Catacomb Museum of Paris

There is one Paris museum that’s as haunted as it is macabre. You won’t find it on the Champs-Elysees; in fact, you won’t find it above ground at all. To get to the Catacombs, you’ll be traveling more than 20 meters below the city streets in the Montparnasse section of Paris. Opened in the late 18th century, the underground cemetery became a tourist attraction on a small scale from the early 19th century, and has been open to the public on a regular basis from 1867. Following an incident of vandalism, they were closed to the public in September of 2009 and reopened 19 December of the same year. There are human bones stacked in the tunnels under the city—a lot of them. The Catacombs of Paris are a network of tunnels and caves that run for more than 300 kilometers under the city. To build a city, you need materials. The Romans were the first to quarry the limestone in the area in 60 B.C.E.; however, those quarries were the open-air kind—the Romans just dug out the rock that was exposed. As the city grew and covered the landscape, tunneling would be required to get more building materials.

In 1180 C.E., Philippe-Auguste became King. He was a major proponent of tunneling to quarry in order to build ramparts to protect the city, and it was under his rule that this tunnel network was truly born. The quarries grew in size and complexity and produced building materials for centuries to come. Quarrying continued with reckless abandon until problems began to arise. In the 18th century, the city of Paris (and the weight of its buildings) continued to grow as the ground became more hollow underneath. Some buildings began to collapse and fall into the earth that was opening up below them.

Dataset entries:
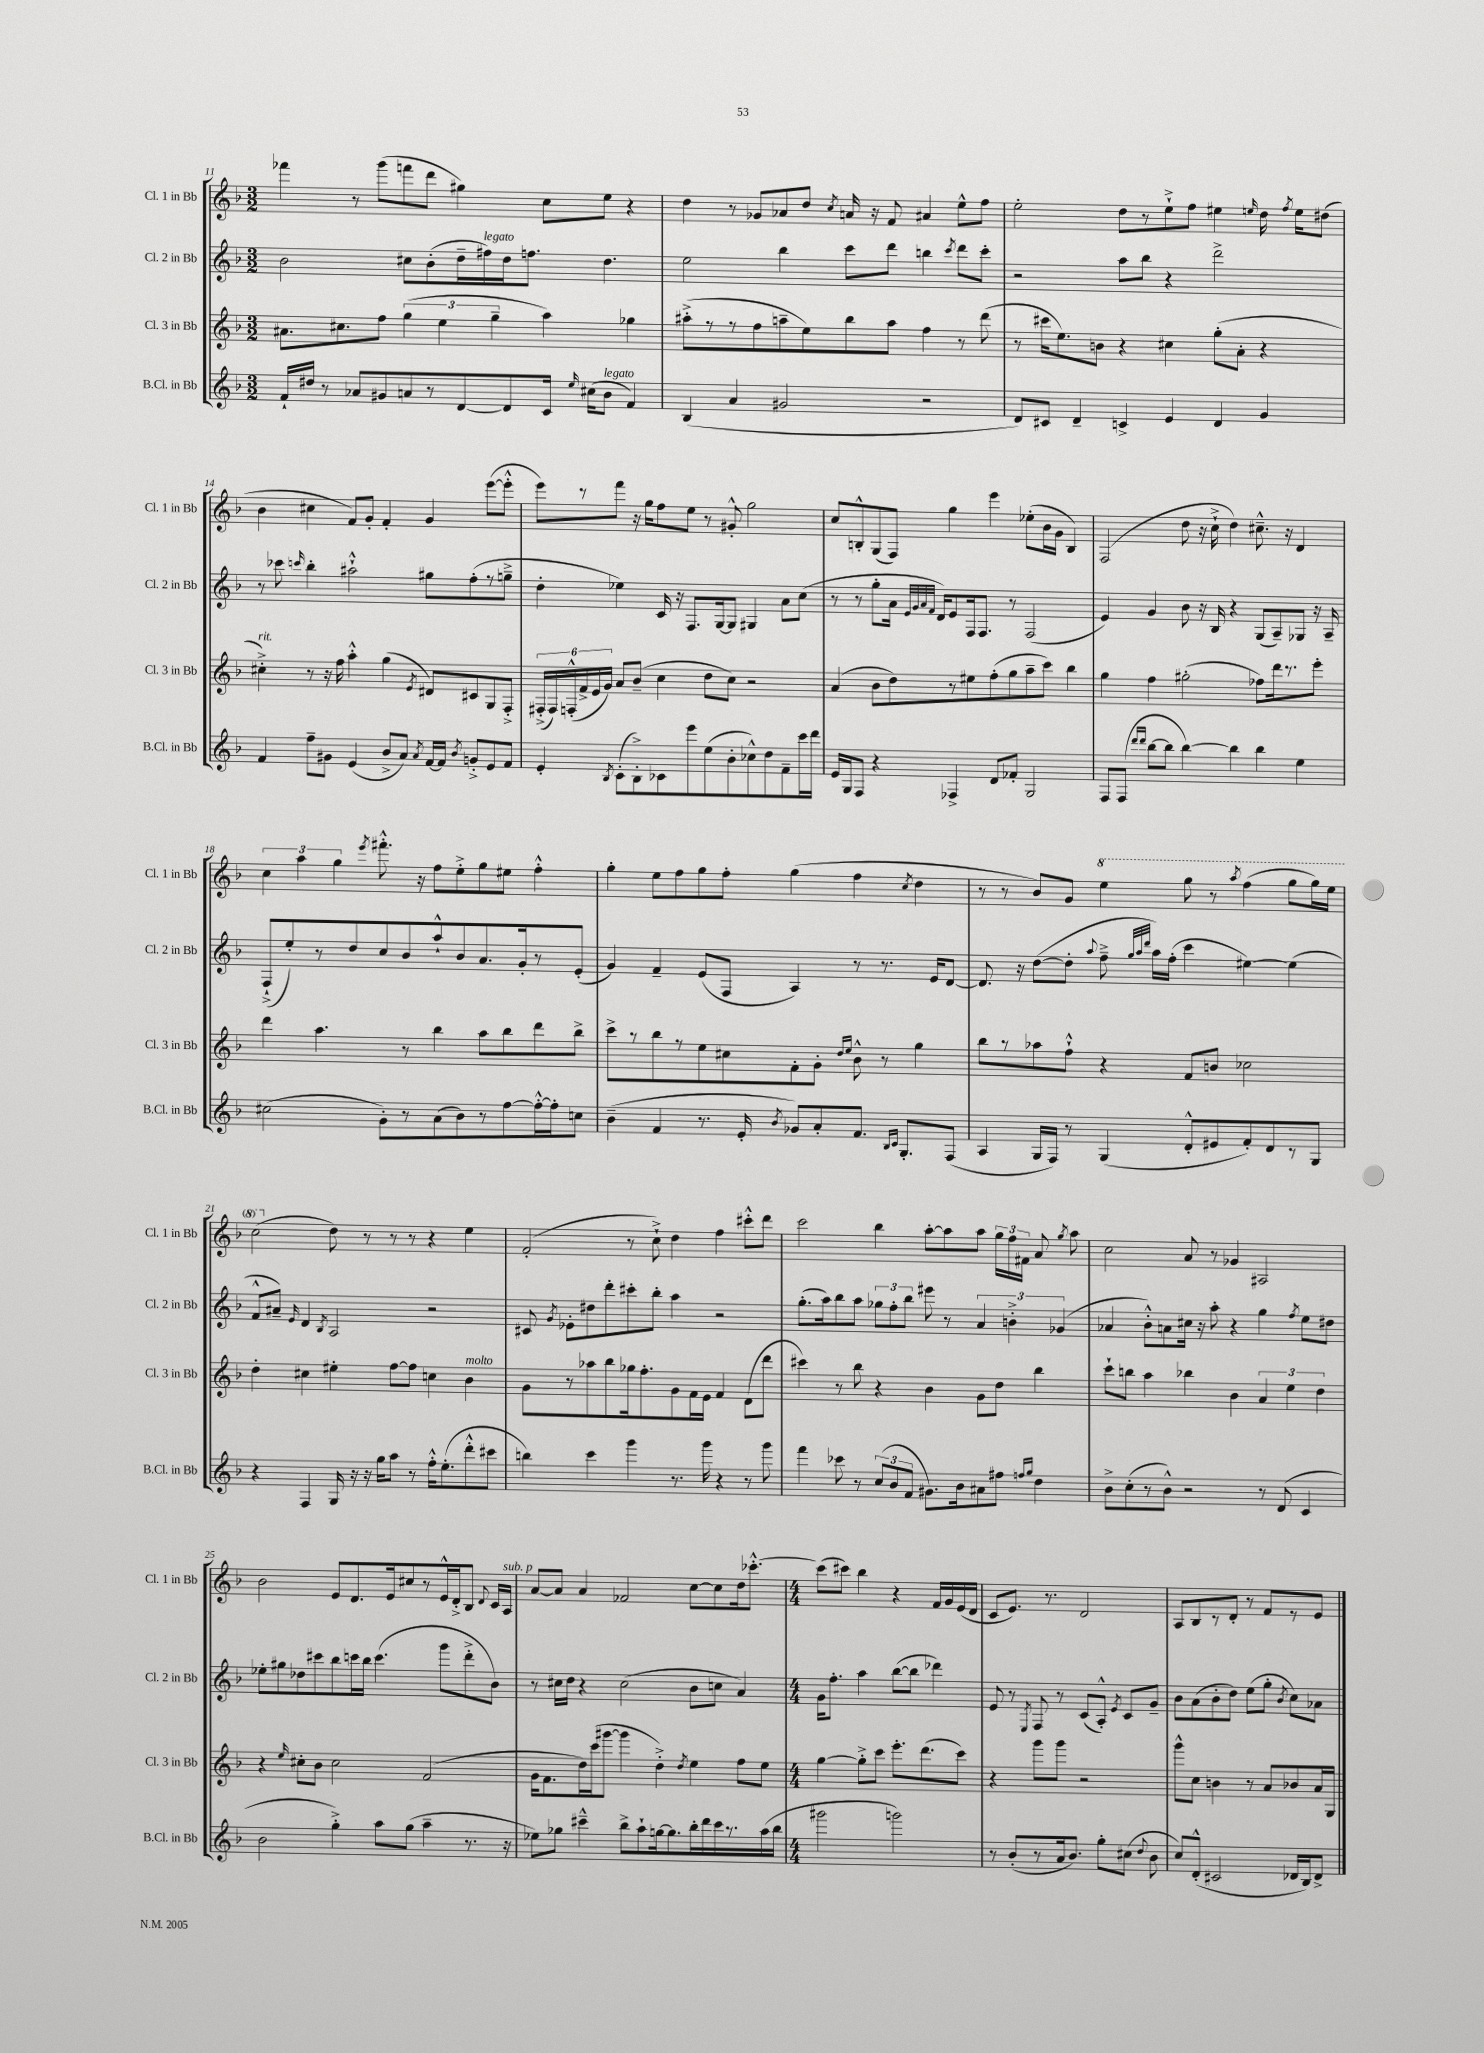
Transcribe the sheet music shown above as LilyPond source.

<<
\new StaffGroup <<
\new Staff = "s0" \with { instrumentName = "Cl. 1 in Bb" shortInstrumentName = "Cl. 1 in Bb" } {
    \clef treble \key f \major \numericTimeSignature \time 3/2
    \autoBeamOff fes'''4 r8 g'''8[( f'''8 d'''8] gis''4) c''8[ e''8] r4 |
    d''4 r8 ges'8[ aes'8 d''8] \acciaccatura { c''8 } a'16 r16 f'8 ais'4 e''8[-^ f''8] |
    e''2-. d''8[ r8 e''8-!-> f''8] eis''4 \grace { e''16 } d''16 \acciaccatura { f''8 } e''16[ dis''8]( |
    bes'4 cis''4 f'8[) g'8]-. f'4-. g'4 e'''8[~( e'''8]-.-^ |
    e'''8[) r8 f'''8] r16 g''16[ f''8 e''8] r8 gis'8-.-^ g''2 |
    c''8[ b8-.-^ g8( f8]) g''4 e'''4 ees''8[-.( bes'16 g'16] b4) |
    f2( d''8 r16 c''16-!-> d''4) cis''8.---^ r16 d'4 |
    \tuplet 3/2 { c''4 a''4 g''4 } \acciaccatura { e'''8 } fis'''8.-.-^ r16 f''8[ e''8-.-> g''8 eis''8] f''4-.-^ |
    g''4-. e''8[ f''8 g''8 f''8]-. g''4( f''4 \acciaccatura { c''8 } d''4 |
    r8 r8 bes'8[) g'8] \ottava #1 e'''4 g'''8 r8 \acciaccatura { a'''8 } f'''4( g'''8[ g'''16) e'''16] |
    c'''2( \ottava #0 d''8) r8 r8 r8 r4 e''4 |
    f'2-.( r8 c''8-!->) d''4 f''4 cis'''8[-.-^ d'''8] |
    c'''2 bes''4 a''8[~-. a''8 a''8] \tuplet 3/2 { g''16[ f''16 fis'16] } a'8 \acciaccatura { g''8 } a''8 |
    c''2 a'8 r8 ges'4 ais2 |
    bes'2 e'8[ d'8. e'16 cis''8 r8 e'16-^ d'16-.-> bes8] \appoggiatura { d'8 } c'16[ a16]^\markup { \italic "sub. p" } |
    a'8[~ a'8] a'4 fes'2 c''8[~ c''8 d''16 ces'''8.]~-.-^ |
    \numericTimeSignature \time 4/4 ces'''8[( cis'''8]) bes''4 r4 f'16[ g'16 e'16( d'16] |
    c'8[ e'8.]) r8. d'2 |
    a8[ bes8 r8 d'8]-. r8 f'8[ r8 e'8] \bar "|." |
}
\new Staff = "s1" \with { instrumentName = "Cl. 2 in Bb" shortInstrumentName = "Cl. 2 in Bb" } {
    \clef treble \key f \major \numericTimeSignature \time 3/2
    \autoBeamOff bes'2 cis''8[ bes'8-.( d''16-- fis''16^\markup { \italic "legato" }) d''16 f''8.] d''4. |
    e''2 bes''4 c'''8[ d'''8] b''4 \acciaccatura { c'''8 } d'''8[ c'''8]-. |
    r2 a''8[ bes''8] r4 d'''2-> |
    r8 ces'''8 \grace { c'''16 } bes''4-. ais''2-!-^ gis''8[ f''8-.( r8 g''8]---> |
    d''4-. ees''4) c'16 r16 f8.[ g16~ g8] gis4 a'8[ c''8]( |
    r8 r8 g''8[-. a'16] \grace { e'32[ g'32 a'32 f'32] } d'16[) e'8 f16 f8.] r8 f2( |
    e'4) g'4 bes'8 r16 bes16 r4 g8[( a8--) ges8] r16 a16-- |
    f8[-!->( e''8-.) r8 d''8 c''8 bes'8 a''8-!-^ bes'8 a'8. g'16-. r8 e'8]-.( |
    g'4) f'4-- e'8[( f8] a4) r8 r8. e'16[ d'8]~ |
    d'8. r16 d''8[~( d''8]-. \appoggiatura { a''8 } f''8---> \grace { g''32[ a''32 d'''32] } a''16[) f''16]-.( c'''4 eis''4~) eis''4( |
    f'8[-^ ais'8]--) \grace { e'16 } d'4 \acciaccatura { bes8 } a2 r2 |
    cis'8 \acciaccatura { g'8 } ees'8[-. dis''8 d'''8-. cis'''8-. bes''8]-. a''4 r2 |
    g''8.[-.( a''16) bes''8 a''8] \tuplet 3/2 { ges''8[ f''8-. bes''8] } eis'''8 r8 \tuplet 3/2 { a'4 b'4-.-> ges'4( } |
    aes'4 bes'8[-.-^) a'8 cis''16] r16 a''8-. r4 g''4 \acciaccatura { f''8 } e''8[ dis''8] |
    ees''8[-. gis''8 des''8 cis'''8 bes''8 c'''16 bes''16] c'''4.( g'''8[ d'''8-.-> bes'8]) |
    r8 cis''16[ d''16] r4 cis''2( bes'8[ c''8] a'4) |
    \numericTimeSignature \time 4/4 g'16[ f''8.]-. a''4 bes''8[~( bes''8] des'''4) |
    e'8 r8 \acciaccatura { e8 } f8 r8 c'8[( a8]-.-^) \acciaccatura { e'8 } c'8[ g'8]-- |
    bes'8[ a'8( bes'8-. d''8]) e''8[( g''8]-. \acciaccatura { bes'8 } c''8[) aes'8] \bar "|." |
}
\new Staff = "s2" \with { instrumentName = "Cl. 3 in Bb" shortInstrumentName = "Cl. 3 in Bb" } {
    \clef treble \key f \major \numericTimeSignature \time 3/2
    \autoBeamOff ais'8.[ cis''8. f''8] \tuplet 3/2 { g''4( e''4 g''4-- } a''4) ges''4 |
    ais''8[-.->( r8 r8 f''8 a''8-- e''8) bes''8 a''8] f''4 r8 d'''8( |
    r8 cis'''16[ e''8.) b'8] r4 cis''4 g''8[-.( a'8]-. r4 |
    cis''4-.->^\markup { \italic "rit." }) r8 r16 f''16 a''4-.-^ g''4( \acciaccatura { e'8 } dis'8[) cis'8 g8 f8]-.-> |
    \tuplet 6/4 { fis16[-.->( fis16) f16-.-^( f'16-> e'16 g'16]) } a'8[ bes'8]--( c''4 d''8[ c''8]) r2 |
    a'4( bes'8[ d''8) r8 eis''8 f''8-.( g''8 a''8-- c'''8]) bes''4 |
    g''4 f''4 gis''2-.( fes''8[) d'''16 r8. e'''8]-. |
    d'''4 a''4. r8 bes''4 a''8[ bes''8 d'''8 bes''8]-> |
    c'''8[-> r8 bes''8 r8 e''8 cis''8 f'8-. g'8]-. \grace { d''16[ e''16] } bes'8-^ r8 g''4 |
    bes''8[ r8 aes''8 f''8]-!-^ r4 f'8[ b'8] ces''2 |
    d''4-. cis''4 eis''4-. f''8[~ f''8] c''4 bes'4^\markup { \italic "molto" } |
    g'8[ r8 aes''8 bes''8 ges''16 f''8.-. g'8 f'16 e'16] f'4 d'8[( d'''8] |
    cis'''4) r8 bes''8 r4 bes'4 g'8[ d''8] bes''4 |
    c'''8[-! b''8] a''4 bes''4 bes'4 \tuplet 3/2 { a'4 e''4 d''4 } |
    r4 \grace { e''16 } cis''8[-. bes'8] cis''2 f'2( |
    g'16[ f'8. d''16) c'''16( gis'''8]~ gis'''4 d''4-.->) \acciaccatura { d''8 } e''4 f''8[ e''8] |
    \numericTimeSignature \time 4/4 g''4~ g''8[-.-> c'''8] e'''8.[-. d'''8.( c'''8]) |
    r4 g'''8[ g'''8] r2 |
    g'''8[-^ c''8] b'4 r8 a'8[ bes'8 a'16 g16] \bar "|." |
}
\new Staff = "s3" \with { instrumentName = "B.Cl. in Bb" shortInstrumentName = "B.Cl. in Bb" } {
    \clef treble \key f \major \numericTimeSignature \time 3/2
    \autoBeamOff f'16[-! dis''16] r8 aes'8[ gis'8 a'8 r8 d'8~ d'8 c'16] \grace { e''16 } cis''16[( bes'8]^\markup { \italic "legato" } f'4) |
    bes4( a'4 gis'2 r2 |
    d'8[) cis'8] d'4-- c'4-> e'4 d'4 g'4 |
    f'4 f''8[-- gis'8] e'4( bes'8[-> a'8]) \acciaccatura { a'8 } f'16[~ f'16] \acciaccatura { bes'8 } g'8[-.-> e'8 f'8] |
    e'4-. \acciaccatura { bes8 } c'8[-.( bes8-.->) ces'8 e'''8 e''8( bes'8-. ces''8-^) d''8 f'8-- c'''16 d'''16] |
    e'16[ g16 f8] r4 fes4-> d'8[ fes'8]-. g2 |
    f8[ f8]( \grace { d'''16[ d'''16] } bes''8[~ bes''8] bes''4~) bes''4 bes''4 e''4 |
    cis''2( g'8[-.) r8 a'8( bes'8) r8 f''8~ f''16~-.-^ f''16-. c''8] |
    bes'4--( f'4 r8. e'16-. \acciaccatura { bes'8 } ges'8[) a'8-. f'8.] \grace { bes16[ c'16] } g8.[-. f8]( |
    a4 g16[ f16]) r8 g4( d'8[-.-^ eis'8 f'8-.) d'8 r8 g8] |
    r4 f4 g16 r16 r16 g''16[ a''8] r8 f''16[-.-^ e''8.-.( d'''8-.-^ cis'''8] |
    b''4) c'''4 g'''4 r8. g'''16 r4 r8 g'''8 |
    f'''4 ces'''8 r8 \tuplet 3/2 { c''8[( bes'8 f'8] } gis'8.[) bes'16 ais'8 fis''8] \grace { f''16[ g''16] } d''4 |
    bes'8[-> c''8-.( r8 bes'8]-^) r2 r8 d'8( c'4 |
    bes'2 g''4-.->) a''8[ g''8]( a''4-- r8. r16 |
    ees''8[) ges''8] cis'''4---^ bes''8[-> a''8-! g''16~ g''8. bes''16-. d'''16 cis'''16 r8. a''16( bes''16] |
    \numericTimeSignature \time 4/4 gis'''2 g'''2) |
    r8 bes'8[-.( r8 a'16 bes'8.]) g''8[-. cis''8]( \appoggiatura { d''8 } bes'8 |
    c''8[) d'8]-.-^( cis'2 des'16[ bes16) des'8]-> \bar "|." |
}
>>
>>
\layout { \context { \Score currentBarNumber = #11 } }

**Stated task 1**
Please write out the part of the Paris Catacombs text starting with "In 1180 C.E., Philippe-Auguste" and going on through "up below them.".
**Stated task 2**
According to the Paris Catacombs text, how far do the tunnels and caves run under the city?

**Problem solution 1**
In 1180 C.E., Philippe-Auguste became King. He was a major proponent of tunneling to quarry in order to build ramparts to protect the city, and it was under his rule that this tunnel network was truly born. The quarries grew in size and complexity and produced building materials for centuries to come. Quarrying continued with reckless abandon until problems began to arise. In the 18th century, the city of Paris (and the weight of its buildings) continued to grow as the ground became more hollow underneath. Some buildings began to collapse and fall into the earth that was opening up below them.

**Problem solution 2**
More than 300 kilometers.